Use of Anterior Plates in Anterior Cervical Discectomy and Fusion After Traumatic Fracture Dislocations Lead to Early Adjacent-Level Degeneration
Mariana Otero, Joyita Barua, Purnajyoti Banerjee

TL;DR
This study shows that a smaller plate-to-disc distance after cervical spine surgery increases the risk of nearby disc degeneration within two years.
Contribution
The study identifies a 4 mm plate-to-disc distance threshold to reduce early adjacent-level degeneration after ACDF in traumatic cases.
Findings
A plate-to-disc distance (PDD) <5 mm significantly increases the risk of adjacent disc degeneration.
A PDD of at least 4 mm significantly decreases the likelihood of adjacent disc degeneration.

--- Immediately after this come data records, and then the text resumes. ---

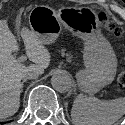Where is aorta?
Returning a JSON list of instances; mask_svg holds the SVG:
<instances>
[{
  "label": "aorta",
  "mask_w": 125,
  "mask_h": 125,
  "mask_svg": "<svg viewBox=\"0 0 125 125\" xmlns=\"http://www.w3.org/2000/svg\"><path fill=\"white\" fill-rule=\"evenodd\" d=\"M51 84L56 91L66 93L72 87V80L67 72L59 71L52 76Z\"/></svg>",
  "instance_id": "762f6f07"
}]
</instances>
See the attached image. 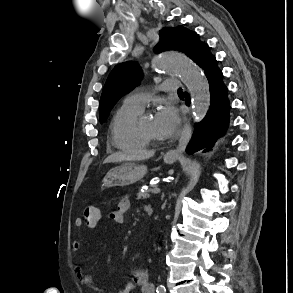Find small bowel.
<instances>
[{"instance_id":"1","label":"small bowel","mask_w":293,"mask_h":293,"mask_svg":"<svg viewBox=\"0 0 293 293\" xmlns=\"http://www.w3.org/2000/svg\"><path fill=\"white\" fill-rule=\"evenodd\" d=\"M130 209V200L127 197H123L118 200L116 208L109 214V218L115 223L122 224L125 222V216ZM83 222L81 219H76L75 226L81 227ZM90 226V225H88ZM93 227V226H90ZM81 247L80 241H74L72 244V250L78 251ZM76 276L82 282V284L93 288L98 293H112L104 288L98 286L93 279L87 275L81 266L76 267ZM132 282L129 283L124 289L118 290L115 293H133L135 289H138L139 293H154V285L150 282L148 273L143 269H135L131 273Z\"/></svg>"}]
</instances>
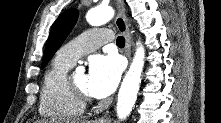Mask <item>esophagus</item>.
<instances>
[{
  "label": "esophagus",
  "mask_w": 221,
  "mask_h": 123,
  "mask_svg": "<svg viewBox=\"0 0 221 123\" xmlns=\"http://www.w3.org/2000/svg\"><path fill=\"white\" fill-rule=\"evenodd\" d=\"M117 7V16L115 19V25L117 29L124 35L126 44H125V54L128 58V60H131V36L130 31L127 23V16H126V9L124 7V4L121 0H118L116 2ZM106 116V114H105ZM104 116V117H105ZM104 117L100 121H103Z\"/></svg>",
  "instance_id": "1"
}]
</instances>
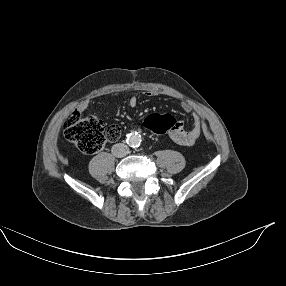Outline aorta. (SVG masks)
<instances>
[{
	"instance_id": "1",
	"label": "aorta",
	"mask_w": 286,
	"mask_h": 286,
	"mask_svg": "<svg viewBox=\"0 0 286 286\" xmlns=\"http://www.w3.org/2000/svg\"><path fill=\"white\" fill-rule=\"evenodd\" d=\"M141 135L137 132H132L127 135L126 142L130 147H138L141 144Z\"/></svg>"
}]
</instances>
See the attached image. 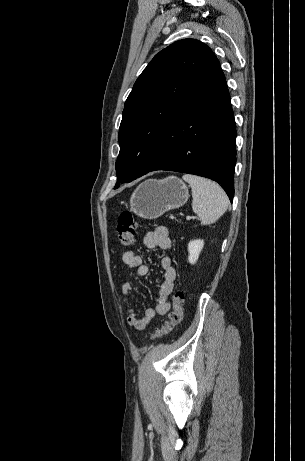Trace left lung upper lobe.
Returning <instances> with one entry per match:
<instances>
[{
	"label": "left lung upper lobe",
	"mask_w": 305,
	"mask_h": 461,
	"mask_svg": "<svg viewBox=\"0 0 305 461\" xmlns=\"http://www.w3.org/2000/svg\"><path fill=\"white\" fill-rule=\"evenodd\" d=\"M216 60L204 43L183 39L160 51L147 65L124 105L116 161L119 182H131L148 172L168 122Z\"/></svg>",
	"instance_id": "left-lung-upper-lobe-1"
}]
</instances>
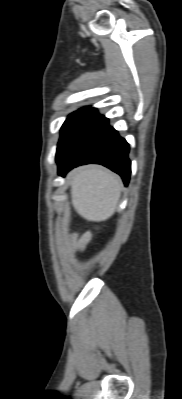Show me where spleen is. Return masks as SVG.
Returning <instances> with one entry per match:
<instances>
[{
  "instance_id": "1",
  "label": "spleen",
  "mask_w": 182,
  "mask_h": 399,
  "mask_svg": "<svg viewBox=\"0 0 182 399\" xmlns=\"http://www.w3.org/2000/svg\"><path fill=\"white\" fill-rule=\"evenodd\" d=\"M121 188L120 178L109 170L98 166L85 167L72 176V204L85 219L104 221L114 214Z\"/></svg>"
}]
</instances>
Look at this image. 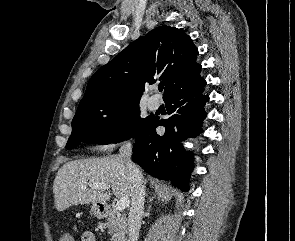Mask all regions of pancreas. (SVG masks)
Returning <instances> with one entry per match:
<instances>
[{
  "mask_svg": "<svg viewBox=\"0 0 295 241\" xmlns=\"http://www.w3.org/2000/svg\"><path fill=\"white\" fill-rule=\"evenodd\" d=\"M111 234V241H124L127 233V220L124 214L116 208H112L108 213V218L104 224Z\"/></svg>",
  "mask_w": 295,
  "mask_h": 241,
  "instance_id": "1",
  "label": "pancreas"
}]
</instances>
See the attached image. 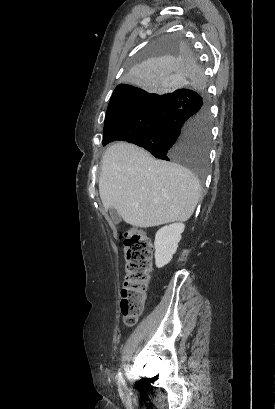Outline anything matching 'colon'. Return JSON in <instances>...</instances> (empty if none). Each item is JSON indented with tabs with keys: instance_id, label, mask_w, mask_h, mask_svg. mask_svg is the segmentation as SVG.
I'll return each instance as SVG.
<instances>
[{
	"instance_id": "5ec220e1",
	"label": "colon",
	"mask_w": 275,
	"mask_h": 409,
	"mask_svg": "<svg viewBox=\"0 0 275 409\" xmlns=\"http://www.w3.org/2000/svg\"><path fill=\"white\" fill-rule=\"evenodd\" d=\"M118 242L125 250V274L121 289L120 311L127 326L141 317L151 281L150 259L153 250L143 230L134 228L120 233Z\"/></svg>"
}]
</instances>
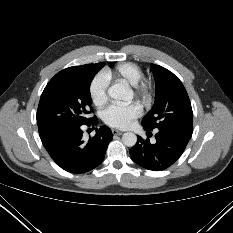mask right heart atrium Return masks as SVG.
Masks as SVG:
<instances>
[{"label": "right heart atrium", "mask_w": 233, "mask_h": 233, "mask_svg": "<svg viewBox=\"0 0 233 233\" xmlns=\"http://www.w3.org/2000/svg\"><path fill=\"white\" fill-rule=\"evenodd\" d=\"M109 79L101 72L97 74L89 85V95L92 102L98 106H104L108 101Z\"/></svg>", "instance_id": "1"}]
</instances>
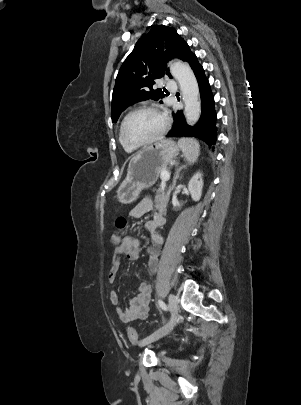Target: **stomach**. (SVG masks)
Instances as JSON below:
<instances>
[{"mask_svg":"<svg viewBox=\"0 0 301 405\" xmlns=\"http://www.w3.org/2000/svg\"><path fill=\"white\" fill-rule=\"evenodd\" d=\"M178 145L172 140H161L143 148L129 161L127 175L117 190L122 204L135 201L143 189L155 184L162 169L176 158Z\"/></svg>","mask_w":301,"mask_h":405,"instance_id":"1","label":"stomach"}]
</instances>
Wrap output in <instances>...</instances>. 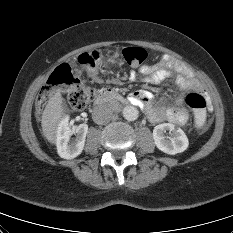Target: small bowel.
Here are the masks:
<instances>
[{"label":"small bowel","instance_id":"1","mask_svg":"<svg viewBox=\"0 0 233 233\" xmlns=\"http://www.w3.org/2000/svg\"><path fill=\"white\" fill-rule=\"evenodd\" d=\"M141 76L146 83H158L167 78H173L181 90H195L204 92L201 82L175 58L164 55L156 64L145 65L138 71L129 73L130 80L134 81ZM130 102L142 108L154 122H171L184 125L188 118V111L182 106L183 98L178 97L172 103L162 106L152 103V94L145 89H140L130 96Z\"/></svg>","mask_w":233,"mask_h":233}]
</instances>
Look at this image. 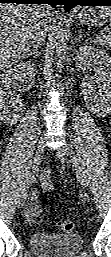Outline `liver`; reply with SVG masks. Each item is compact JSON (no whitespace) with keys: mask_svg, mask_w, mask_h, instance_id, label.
<instances>
[{"mask_svg":"<svg viewBox=\"0 0 111 257\" xmlns=\"http://www.w3.org/2000/svg\"><path fill=\"white\" fill-rule=\"evenodd\" d=\"M50 16L46 6L24 4L0 5V67L19 62L32 44L38 23L46 27Z\"/></svg>","mask_w":111,"mask_h":257,"instance_id":"1","label":"liver"}]
</instances>
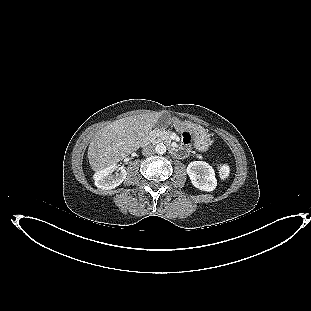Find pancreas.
Masks as SVG:
<instances>
[{"mask_svg": "<svg viewBox=\"0 0 311 311\" xmlns=\"http://www.w3.org/2000/svg\"><path fill=\"white\" fill-rule=\"evenodd\" d=\"M170 131H165V130H160L157 132V141H165V142H170Z\"/></svg>", "mask_w": 311, "mask_h": 311, "instance_id": "pancreas-1", "label": "pancreas"}]
</instances>
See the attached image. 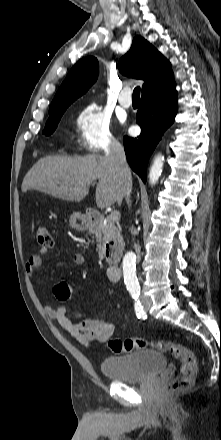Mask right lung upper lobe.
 <instances>
[{"label": "right lung upper lobe", "instance_id": "1", "mask_svg": "<svg viewBox=\"0 0 221 440\" xmlns=\"http://www.w3.org/2000/svg\"><path fill=\"white\" fill-rule=\"evenodd\" d=\"M98 67L95 57L79 60L58 89L50 109L69 106L82 96L97 80ZM118 67L122 74L144 80L142 95L159 90L173 81L170 62L139 35L134 37L130 50L120 59Z\"/></svg>", "mask_w": 221, "mask_h": 440}]
</instances>
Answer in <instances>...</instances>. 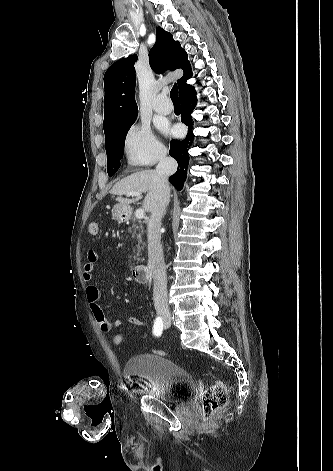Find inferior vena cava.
<instances>
[{
  "instance_id": "602c4592",
  "label": "inferior vena cava",
  "mask_w": 333,
  "mask_h": 471,
  "mask_svg": "<svg viewBox=\"0 0 333 471\" xmlns=\"http://www.w3.org/2000/svg\"><path fill=\"white\" fill-rule=\"evenodd\" d=\"M177 170V162L166 152L160 154L159 162L156 166L158 176L159 195L151 211L148 222V259L153 271L154 287L153 300L154 307L158 314L169 312L167 295V275L161 245V219L165 213L170 200V187L168 178Z\"/></svg>"
}]
</instances>
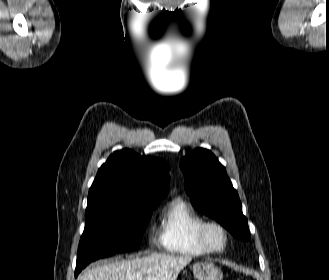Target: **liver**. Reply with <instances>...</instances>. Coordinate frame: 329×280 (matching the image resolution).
I'll list each match as a JSON object with an SVG mask.
<instances>
[{
	"mask_svg": "<svg viewBox=\"0 0 329 280\" xmlns=\"http://www.w3.org/2000/svg\"><path fill=\"white\" fill-rule=\"evenodd\" d=\"M191 261L188 256L151 254L96 265L85 270L78 280H176Z\"/></svg>",
	"mask_w": 329,
	"mask_h": 280,
	"instance_id": "liver-1",
	"label": "liver"
}]
</instances>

No significant difference in degeneration was found between caudal and cephalad adjacent discs.
Abstract
Objectives Adjacent-level disc degeneration after anterior cervical discectomy and fusion (ACDF) is established in degenerative cervical disease. Plate-to-disc distance (PDD) <5 mm is a known cause of this complication. Our aim was to assess the likelihood of disc degeneration of adjacent levels in patients with traumatic fracture dislocation within two years of surgery. Methods We retrospectively reviewed scans of patients who underwent ACDF surgery using an anterior plate for fracture dislocation of the cervical spine in the Royal London Hospital, London, UK. ACDF for indications other than trauma and fusions without an anterior plate were excluded. The distance between the edges of the plate and the superior and inferior intervertebral discs was measured on scans before and after surgery, with six months to two years of follow-up. Degeneration of the adjacent intervertebral discs…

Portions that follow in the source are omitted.